A second notice of appeal has been filed in the case of a former schoolteacher sentenced in December for sex-related crimes involving minors.

Both the Crown and defence have filed appeals in the case of Carolyn Amy Hood, Stellarton, who was sentenced last month to a 15-month conditional sentence order that includes 12 months’ house arrest followed by two years’ probation.

On Jan. 4, the appeals branch of the Nova Scotia Public Prosecution Service filed a notice of appeal regarding the leniency of the sentence. Then, on Monday, the Nova Scotia Court of Appeal received a notice of cross-appeal filed by defence lawyer Joel Pink asking for a new trial.

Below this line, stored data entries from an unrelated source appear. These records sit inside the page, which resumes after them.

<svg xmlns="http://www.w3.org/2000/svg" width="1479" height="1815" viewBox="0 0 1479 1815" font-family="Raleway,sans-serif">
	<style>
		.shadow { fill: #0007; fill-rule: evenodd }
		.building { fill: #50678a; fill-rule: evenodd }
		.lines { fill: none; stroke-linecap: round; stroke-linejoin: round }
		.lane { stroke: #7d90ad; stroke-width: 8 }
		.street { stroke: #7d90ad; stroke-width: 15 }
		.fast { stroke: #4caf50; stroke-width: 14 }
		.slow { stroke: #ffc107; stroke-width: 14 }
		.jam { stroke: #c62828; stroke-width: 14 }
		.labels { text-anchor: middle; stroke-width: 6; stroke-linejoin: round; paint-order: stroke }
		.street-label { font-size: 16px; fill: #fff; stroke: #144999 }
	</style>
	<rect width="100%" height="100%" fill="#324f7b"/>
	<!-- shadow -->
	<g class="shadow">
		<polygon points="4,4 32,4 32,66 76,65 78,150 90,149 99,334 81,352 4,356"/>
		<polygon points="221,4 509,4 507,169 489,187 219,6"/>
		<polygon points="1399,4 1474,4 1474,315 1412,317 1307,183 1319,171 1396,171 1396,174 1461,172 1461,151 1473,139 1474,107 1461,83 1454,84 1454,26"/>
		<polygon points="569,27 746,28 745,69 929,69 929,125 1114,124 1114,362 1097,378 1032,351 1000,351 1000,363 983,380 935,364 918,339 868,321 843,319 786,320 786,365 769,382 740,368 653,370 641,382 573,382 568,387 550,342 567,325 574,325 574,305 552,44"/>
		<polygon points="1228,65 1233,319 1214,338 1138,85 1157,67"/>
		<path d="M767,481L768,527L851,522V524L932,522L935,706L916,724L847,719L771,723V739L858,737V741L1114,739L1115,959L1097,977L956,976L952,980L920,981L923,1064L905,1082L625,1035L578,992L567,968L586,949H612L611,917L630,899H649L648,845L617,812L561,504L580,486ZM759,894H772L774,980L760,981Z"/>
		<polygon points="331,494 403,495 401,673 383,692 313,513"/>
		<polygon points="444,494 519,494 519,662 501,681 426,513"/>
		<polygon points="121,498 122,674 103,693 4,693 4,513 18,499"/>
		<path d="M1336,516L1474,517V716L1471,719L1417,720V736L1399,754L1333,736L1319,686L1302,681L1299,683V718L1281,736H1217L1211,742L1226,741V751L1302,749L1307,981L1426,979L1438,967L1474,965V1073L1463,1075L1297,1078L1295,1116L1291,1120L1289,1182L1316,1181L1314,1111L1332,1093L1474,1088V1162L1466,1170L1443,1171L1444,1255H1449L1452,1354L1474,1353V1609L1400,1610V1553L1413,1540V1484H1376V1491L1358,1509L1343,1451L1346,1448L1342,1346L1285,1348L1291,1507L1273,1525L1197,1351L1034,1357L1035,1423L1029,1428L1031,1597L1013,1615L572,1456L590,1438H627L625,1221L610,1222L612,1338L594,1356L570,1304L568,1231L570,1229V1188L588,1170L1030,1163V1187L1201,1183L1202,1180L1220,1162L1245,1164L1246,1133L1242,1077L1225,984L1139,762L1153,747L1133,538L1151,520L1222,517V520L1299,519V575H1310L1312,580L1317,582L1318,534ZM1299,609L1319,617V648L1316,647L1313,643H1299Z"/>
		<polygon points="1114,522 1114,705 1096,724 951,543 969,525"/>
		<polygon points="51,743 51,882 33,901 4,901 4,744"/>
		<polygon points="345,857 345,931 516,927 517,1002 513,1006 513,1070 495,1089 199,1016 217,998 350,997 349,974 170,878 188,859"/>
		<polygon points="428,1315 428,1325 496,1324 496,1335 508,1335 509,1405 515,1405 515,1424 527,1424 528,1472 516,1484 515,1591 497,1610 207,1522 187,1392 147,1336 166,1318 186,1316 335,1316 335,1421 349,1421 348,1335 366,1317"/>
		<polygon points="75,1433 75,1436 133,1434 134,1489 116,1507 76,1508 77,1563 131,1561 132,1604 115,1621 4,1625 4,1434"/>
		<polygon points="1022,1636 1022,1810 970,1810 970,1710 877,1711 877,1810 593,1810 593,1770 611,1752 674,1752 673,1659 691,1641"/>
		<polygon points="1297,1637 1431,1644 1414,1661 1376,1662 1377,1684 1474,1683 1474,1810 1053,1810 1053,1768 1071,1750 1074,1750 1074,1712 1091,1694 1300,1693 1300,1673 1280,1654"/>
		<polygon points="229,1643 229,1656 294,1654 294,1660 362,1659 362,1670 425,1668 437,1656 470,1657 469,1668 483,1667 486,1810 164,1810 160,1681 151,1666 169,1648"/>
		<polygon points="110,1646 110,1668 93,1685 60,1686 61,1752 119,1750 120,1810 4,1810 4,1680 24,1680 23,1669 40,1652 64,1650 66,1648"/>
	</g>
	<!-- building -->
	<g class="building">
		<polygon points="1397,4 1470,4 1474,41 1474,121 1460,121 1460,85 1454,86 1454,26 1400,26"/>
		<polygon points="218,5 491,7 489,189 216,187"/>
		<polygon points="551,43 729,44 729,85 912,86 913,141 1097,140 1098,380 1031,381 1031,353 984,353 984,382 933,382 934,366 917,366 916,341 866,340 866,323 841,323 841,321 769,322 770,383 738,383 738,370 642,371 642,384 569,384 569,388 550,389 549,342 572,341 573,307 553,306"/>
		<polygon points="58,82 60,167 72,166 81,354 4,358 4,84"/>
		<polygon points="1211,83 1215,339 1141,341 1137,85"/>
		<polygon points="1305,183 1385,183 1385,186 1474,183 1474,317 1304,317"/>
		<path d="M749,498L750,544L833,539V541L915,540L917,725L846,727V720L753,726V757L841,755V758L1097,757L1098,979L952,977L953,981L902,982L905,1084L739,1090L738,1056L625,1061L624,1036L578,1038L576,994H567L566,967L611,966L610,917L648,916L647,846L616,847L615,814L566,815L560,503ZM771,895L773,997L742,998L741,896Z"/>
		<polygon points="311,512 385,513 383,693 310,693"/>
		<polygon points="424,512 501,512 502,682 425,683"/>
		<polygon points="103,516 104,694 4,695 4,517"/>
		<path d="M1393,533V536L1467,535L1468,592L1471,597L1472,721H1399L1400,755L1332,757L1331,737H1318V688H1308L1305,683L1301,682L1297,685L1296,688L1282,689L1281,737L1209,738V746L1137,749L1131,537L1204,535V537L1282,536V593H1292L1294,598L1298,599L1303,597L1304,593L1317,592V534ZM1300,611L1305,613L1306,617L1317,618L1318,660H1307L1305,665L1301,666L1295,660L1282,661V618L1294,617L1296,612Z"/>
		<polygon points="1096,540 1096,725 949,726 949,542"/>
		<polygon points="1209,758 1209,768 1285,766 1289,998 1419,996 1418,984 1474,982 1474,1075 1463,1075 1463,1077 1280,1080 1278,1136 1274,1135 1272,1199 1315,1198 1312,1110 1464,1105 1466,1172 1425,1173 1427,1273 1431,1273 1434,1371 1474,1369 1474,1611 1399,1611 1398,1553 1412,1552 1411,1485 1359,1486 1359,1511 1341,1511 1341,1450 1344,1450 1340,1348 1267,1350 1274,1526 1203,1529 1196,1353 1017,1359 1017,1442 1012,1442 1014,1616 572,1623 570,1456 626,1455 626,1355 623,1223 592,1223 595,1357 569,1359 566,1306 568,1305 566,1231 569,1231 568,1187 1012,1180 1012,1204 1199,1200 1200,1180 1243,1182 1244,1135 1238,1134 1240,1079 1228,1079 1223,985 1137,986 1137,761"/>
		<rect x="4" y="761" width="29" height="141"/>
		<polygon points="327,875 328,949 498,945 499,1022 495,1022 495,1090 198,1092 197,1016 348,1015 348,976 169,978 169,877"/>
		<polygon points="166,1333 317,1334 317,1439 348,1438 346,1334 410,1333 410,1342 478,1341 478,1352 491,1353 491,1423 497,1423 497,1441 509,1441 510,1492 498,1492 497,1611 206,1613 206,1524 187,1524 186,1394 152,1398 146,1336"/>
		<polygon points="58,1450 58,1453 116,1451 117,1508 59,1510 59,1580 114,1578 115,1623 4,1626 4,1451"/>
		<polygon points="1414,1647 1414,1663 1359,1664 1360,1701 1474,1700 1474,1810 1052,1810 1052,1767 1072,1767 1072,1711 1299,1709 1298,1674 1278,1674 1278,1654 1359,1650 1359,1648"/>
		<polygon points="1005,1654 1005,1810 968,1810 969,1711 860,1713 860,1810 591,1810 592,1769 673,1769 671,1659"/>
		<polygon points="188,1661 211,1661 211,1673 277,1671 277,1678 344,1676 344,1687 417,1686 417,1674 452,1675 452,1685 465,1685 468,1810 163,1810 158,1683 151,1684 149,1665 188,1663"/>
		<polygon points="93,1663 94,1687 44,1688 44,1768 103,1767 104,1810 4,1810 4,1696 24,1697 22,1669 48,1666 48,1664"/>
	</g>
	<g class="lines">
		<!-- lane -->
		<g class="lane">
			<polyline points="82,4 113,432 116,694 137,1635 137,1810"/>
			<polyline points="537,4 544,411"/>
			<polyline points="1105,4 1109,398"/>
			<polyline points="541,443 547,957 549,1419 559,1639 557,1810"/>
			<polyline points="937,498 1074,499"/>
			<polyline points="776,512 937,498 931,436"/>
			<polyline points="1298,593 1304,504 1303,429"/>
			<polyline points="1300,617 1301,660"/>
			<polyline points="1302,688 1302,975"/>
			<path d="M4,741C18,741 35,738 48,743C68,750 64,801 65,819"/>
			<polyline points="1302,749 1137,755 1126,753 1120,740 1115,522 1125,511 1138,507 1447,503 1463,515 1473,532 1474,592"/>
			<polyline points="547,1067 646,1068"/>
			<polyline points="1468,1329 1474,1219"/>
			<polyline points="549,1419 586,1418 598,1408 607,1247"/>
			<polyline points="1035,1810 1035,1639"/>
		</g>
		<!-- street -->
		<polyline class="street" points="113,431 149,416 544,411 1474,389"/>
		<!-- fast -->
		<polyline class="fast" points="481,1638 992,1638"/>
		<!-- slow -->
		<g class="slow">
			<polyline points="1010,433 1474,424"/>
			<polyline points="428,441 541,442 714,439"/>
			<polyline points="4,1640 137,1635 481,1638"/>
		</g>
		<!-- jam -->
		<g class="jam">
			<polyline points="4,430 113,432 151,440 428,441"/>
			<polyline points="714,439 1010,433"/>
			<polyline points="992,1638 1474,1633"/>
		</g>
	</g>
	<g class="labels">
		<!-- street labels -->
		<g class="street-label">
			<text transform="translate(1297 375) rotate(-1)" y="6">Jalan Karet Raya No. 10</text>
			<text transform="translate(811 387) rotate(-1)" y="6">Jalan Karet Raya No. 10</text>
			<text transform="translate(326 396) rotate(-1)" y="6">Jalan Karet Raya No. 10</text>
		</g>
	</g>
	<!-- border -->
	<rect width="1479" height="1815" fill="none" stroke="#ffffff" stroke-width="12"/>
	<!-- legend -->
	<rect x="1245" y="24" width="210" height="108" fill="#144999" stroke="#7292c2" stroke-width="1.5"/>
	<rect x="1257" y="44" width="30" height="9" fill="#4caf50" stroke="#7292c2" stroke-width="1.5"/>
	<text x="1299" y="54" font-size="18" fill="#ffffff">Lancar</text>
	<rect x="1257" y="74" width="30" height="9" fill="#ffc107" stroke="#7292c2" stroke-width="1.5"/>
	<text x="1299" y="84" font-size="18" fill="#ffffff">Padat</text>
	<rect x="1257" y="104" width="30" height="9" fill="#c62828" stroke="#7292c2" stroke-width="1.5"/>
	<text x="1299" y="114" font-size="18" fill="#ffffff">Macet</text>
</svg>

The Crown’s position is that the provincial court judge erred by not upholding the mandatory minimum punishment for the offence of sexual exploitation and that the sentence imposed inadequately reflects the objectives of denunciation and deterrence.

It asked that a sentence of at least two years be imposed on Hood.

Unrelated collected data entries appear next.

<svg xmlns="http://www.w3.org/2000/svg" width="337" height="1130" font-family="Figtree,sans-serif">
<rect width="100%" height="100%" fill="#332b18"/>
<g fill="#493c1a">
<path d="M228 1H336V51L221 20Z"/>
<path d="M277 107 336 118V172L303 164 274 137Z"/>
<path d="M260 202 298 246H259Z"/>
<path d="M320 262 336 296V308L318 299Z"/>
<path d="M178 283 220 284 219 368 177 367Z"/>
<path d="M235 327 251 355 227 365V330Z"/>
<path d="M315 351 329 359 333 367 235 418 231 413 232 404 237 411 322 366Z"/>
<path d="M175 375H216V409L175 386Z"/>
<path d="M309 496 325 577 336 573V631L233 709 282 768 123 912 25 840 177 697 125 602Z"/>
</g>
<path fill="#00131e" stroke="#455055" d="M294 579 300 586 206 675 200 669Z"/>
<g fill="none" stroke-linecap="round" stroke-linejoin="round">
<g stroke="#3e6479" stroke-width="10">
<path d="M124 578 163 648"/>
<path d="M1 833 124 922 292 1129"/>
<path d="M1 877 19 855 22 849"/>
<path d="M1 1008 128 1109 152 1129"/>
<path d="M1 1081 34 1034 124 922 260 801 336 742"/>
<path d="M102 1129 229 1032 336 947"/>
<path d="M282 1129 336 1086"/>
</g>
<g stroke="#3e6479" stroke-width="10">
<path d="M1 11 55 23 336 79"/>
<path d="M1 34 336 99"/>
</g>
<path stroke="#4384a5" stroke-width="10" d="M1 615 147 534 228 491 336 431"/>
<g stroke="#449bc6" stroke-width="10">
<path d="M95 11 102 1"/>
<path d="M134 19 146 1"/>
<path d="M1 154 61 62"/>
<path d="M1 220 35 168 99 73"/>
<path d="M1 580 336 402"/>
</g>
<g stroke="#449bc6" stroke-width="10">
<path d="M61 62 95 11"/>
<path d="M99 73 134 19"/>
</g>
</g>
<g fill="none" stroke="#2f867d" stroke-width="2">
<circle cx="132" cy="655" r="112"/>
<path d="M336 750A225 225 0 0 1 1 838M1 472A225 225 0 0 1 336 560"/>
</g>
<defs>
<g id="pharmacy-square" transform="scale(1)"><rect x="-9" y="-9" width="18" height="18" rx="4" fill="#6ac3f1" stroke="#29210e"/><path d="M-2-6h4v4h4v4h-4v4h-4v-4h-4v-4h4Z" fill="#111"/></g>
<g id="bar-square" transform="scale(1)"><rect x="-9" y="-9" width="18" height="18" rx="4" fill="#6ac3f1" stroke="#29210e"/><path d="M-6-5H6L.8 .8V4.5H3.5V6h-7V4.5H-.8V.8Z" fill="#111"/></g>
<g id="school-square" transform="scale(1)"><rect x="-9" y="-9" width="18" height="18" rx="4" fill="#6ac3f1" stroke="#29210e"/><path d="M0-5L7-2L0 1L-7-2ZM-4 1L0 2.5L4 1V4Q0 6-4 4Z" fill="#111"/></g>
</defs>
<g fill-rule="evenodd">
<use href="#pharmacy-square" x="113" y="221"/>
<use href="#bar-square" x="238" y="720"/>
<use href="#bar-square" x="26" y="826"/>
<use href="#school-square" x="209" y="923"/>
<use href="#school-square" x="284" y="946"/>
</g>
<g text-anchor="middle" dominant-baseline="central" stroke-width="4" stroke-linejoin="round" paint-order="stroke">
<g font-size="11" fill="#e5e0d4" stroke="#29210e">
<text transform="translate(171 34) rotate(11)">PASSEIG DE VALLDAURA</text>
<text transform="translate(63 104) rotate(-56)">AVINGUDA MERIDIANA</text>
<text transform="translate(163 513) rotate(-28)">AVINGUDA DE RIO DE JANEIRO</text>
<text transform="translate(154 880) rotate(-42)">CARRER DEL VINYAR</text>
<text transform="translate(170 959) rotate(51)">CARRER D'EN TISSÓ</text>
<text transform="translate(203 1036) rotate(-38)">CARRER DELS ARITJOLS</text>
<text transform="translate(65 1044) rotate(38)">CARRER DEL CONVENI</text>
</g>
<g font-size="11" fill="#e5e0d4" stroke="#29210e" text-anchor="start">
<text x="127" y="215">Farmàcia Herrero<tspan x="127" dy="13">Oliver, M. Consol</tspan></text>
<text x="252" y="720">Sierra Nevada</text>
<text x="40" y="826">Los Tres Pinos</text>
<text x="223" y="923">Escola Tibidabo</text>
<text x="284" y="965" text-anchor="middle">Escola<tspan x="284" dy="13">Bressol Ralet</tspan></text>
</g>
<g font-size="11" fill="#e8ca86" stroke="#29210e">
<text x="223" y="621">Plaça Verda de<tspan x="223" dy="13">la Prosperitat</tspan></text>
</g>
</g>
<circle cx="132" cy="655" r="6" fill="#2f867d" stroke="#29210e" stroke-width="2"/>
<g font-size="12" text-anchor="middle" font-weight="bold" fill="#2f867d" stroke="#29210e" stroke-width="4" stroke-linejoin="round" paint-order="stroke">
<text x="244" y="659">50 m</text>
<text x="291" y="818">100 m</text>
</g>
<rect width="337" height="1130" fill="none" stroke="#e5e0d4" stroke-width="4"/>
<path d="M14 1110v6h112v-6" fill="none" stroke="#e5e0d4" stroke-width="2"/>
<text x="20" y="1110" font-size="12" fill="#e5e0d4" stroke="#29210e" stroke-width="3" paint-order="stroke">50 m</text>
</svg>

Forty-year-old Hood admitted to two counts of luring, sexual interference and sexual exploitation. The charges were laid in relation to offences involving teenage boys from Feb. 1 to Sept. 30, 2013. She was a Grade 6 teacher at Thorburn Consolidated at the time.

The defence argued during an eight-day trial that Hood was not criminally responsible at the time of the offences because of a mental disorder, but the court wasn’t convinced by this argument and rendered guilty verdicts on all four charges. 

The cross-appeal from the defence says the judge erred by inferring from Hood’s choice not to testify that she adversely affected her case; that the judge’s decision was not supported by the evidence brought before the court; and that the judge erred in his treatment of expert evidence.

The cross-appeal has asked that the conviction of guilt be set aside and replaced with a finding that Hood is not criminally responsible on account of a mental disorder and a new trial be ordered.